• GIVEN PASSAGE:
Supreme Court
Supreme Arrogance: The Court's naked power grab this year came at the expense of "We, the people." Here, the U.S. Supreme Court Building in Washington, D.C. Credit: AP Photo/J. Scott Applewhite

The Supreme Court has become the most dangerous branch.

Once again, at the end of its term, the Supreme Court issued major decisions that will have significant ramifications for how government functions and for society at large. A common thread connects the rulings: the justices handed more power to themselves.

The biggest headline, of course, was the Donald Trump immunity decision. The complex ruling vastly expands the immunity from criminal prosecution that presidents enjoy—making them essentially above the law in many instances. The trial judge, Tayna Chutkan, must now hold a hearing on whether the allegations constitute a president’s “official acts.” If they do, the government cannot prosecute Trump for his conduct.

If she instead finds that some of Trump’s conduct surrounding January 6 was not pursuant to his official duties, then he can face criminal prosecution, but there will surely be additional appeals going all the way back to the Supreme Court. As Justice Ketanji Brown Jackson dissented, “A majority of this Court, applying an indeterminate test, will pick and choose which laws apply to which Presidents, by labeling his various allegedly criminal acts as ‘core,’ ‘official,’ or ‘manifestly or palpably’ beyond the President’s authority.”

The justices in the majority might say that the Court is apolitical, but the lengthy delay in deciding the Trump immunity case and the likely appeals that will follow the complicated ruling mean that Americans will not have the knowledge they need—whether Trump is guilty of election subversion—before they vote in four months.

• SET TASKS:
- A) According to the Supreme Court passage above, what common thread connects the end-of-term rulings?
- B) Summarize the Supreme Court passage above in two sentences.

• MATERIAL PROVIDED:
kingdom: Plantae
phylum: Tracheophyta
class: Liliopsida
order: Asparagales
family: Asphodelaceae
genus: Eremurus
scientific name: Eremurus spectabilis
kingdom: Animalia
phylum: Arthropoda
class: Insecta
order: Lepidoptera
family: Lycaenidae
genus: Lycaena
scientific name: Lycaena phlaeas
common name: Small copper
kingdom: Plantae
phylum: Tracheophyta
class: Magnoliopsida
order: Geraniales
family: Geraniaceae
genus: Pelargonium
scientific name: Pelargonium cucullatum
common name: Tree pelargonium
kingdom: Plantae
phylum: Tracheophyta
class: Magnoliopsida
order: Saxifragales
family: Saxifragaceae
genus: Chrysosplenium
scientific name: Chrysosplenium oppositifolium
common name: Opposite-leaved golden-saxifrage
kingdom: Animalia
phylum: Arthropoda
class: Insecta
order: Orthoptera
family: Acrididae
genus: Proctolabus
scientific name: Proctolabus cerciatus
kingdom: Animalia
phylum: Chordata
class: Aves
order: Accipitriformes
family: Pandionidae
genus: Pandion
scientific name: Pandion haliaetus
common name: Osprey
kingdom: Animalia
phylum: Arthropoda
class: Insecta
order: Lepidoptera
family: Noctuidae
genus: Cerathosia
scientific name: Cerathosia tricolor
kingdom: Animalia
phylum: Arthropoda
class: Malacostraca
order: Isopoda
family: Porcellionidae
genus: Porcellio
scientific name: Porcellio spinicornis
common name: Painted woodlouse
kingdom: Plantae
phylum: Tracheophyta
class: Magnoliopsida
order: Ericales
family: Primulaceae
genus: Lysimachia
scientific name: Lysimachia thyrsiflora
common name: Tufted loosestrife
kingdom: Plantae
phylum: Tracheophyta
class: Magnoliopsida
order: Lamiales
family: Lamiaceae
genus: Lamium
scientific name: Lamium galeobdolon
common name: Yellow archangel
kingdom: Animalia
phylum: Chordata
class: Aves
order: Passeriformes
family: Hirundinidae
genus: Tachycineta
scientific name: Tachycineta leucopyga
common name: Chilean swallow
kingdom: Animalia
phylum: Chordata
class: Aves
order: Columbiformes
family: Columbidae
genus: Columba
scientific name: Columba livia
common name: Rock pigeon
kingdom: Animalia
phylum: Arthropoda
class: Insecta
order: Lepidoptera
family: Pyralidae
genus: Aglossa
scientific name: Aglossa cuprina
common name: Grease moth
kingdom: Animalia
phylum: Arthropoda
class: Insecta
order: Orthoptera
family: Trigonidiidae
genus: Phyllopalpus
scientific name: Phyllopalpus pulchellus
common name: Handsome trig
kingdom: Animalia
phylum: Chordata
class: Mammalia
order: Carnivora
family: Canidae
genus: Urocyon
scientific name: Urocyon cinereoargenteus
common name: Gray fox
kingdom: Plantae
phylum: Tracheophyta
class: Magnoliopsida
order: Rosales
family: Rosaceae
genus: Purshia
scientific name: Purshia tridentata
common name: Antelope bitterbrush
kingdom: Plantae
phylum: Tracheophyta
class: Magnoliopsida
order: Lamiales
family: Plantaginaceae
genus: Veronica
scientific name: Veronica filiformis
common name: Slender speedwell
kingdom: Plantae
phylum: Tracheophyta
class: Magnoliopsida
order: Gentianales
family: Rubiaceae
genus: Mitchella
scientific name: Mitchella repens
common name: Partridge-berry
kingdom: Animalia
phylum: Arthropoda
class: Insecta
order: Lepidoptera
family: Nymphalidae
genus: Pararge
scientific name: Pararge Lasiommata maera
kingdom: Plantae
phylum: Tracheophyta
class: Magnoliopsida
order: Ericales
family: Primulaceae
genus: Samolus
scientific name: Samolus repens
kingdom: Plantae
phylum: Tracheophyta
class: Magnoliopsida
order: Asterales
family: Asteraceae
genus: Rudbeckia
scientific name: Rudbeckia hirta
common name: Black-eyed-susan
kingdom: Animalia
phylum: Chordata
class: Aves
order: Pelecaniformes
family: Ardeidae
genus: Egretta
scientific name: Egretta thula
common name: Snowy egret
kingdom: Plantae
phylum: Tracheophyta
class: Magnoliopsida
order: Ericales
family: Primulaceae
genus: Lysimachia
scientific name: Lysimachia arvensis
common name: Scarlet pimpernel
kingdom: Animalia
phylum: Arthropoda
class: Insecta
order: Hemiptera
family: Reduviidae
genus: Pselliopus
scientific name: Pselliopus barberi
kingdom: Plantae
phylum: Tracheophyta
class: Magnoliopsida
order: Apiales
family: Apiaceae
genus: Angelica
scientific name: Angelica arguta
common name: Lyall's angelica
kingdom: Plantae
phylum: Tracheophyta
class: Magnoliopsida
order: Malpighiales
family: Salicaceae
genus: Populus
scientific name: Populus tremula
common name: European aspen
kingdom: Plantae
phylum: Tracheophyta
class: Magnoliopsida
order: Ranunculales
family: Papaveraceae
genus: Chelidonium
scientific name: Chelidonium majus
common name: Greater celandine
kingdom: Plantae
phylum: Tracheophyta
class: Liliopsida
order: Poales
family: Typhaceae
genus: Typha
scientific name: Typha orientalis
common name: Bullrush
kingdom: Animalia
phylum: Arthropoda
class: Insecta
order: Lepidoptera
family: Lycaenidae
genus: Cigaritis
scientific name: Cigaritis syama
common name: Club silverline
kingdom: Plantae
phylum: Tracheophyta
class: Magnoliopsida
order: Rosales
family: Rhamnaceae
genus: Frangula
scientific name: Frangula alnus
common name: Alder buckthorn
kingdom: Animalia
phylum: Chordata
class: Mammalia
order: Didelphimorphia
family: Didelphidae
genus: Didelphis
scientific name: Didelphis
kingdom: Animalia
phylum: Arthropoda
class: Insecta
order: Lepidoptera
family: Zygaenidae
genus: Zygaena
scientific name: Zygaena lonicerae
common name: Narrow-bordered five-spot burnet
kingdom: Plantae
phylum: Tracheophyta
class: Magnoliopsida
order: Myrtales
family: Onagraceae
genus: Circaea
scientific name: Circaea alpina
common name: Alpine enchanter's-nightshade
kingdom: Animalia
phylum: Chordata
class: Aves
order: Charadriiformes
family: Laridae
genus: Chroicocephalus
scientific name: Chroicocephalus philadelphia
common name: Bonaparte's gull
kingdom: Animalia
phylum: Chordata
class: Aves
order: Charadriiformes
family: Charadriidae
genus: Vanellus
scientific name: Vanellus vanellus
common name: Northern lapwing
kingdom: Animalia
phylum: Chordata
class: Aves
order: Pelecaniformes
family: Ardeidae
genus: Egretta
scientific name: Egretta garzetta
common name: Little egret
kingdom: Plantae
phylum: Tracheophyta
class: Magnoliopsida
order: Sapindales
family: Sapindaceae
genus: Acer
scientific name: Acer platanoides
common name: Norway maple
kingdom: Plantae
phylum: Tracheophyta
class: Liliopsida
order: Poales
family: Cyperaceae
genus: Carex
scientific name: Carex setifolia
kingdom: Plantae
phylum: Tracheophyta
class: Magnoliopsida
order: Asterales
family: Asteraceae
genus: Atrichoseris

• RESPONSES IN ORDER:
- A) The justices handed more power to themselves.

- B) At the end of its term, the Supreme Court issued major decisions that share a common thread: the justices handed more power to themselves, most notably in the Trump immunity ruling, which vastly expands the immunity from criminal prosecution that presidents enjoy. Because of the lengthy delay in deciding that case and the likely appeals to follow, Americans will not know whether Trump is guilty of election subversion before they vote in four months.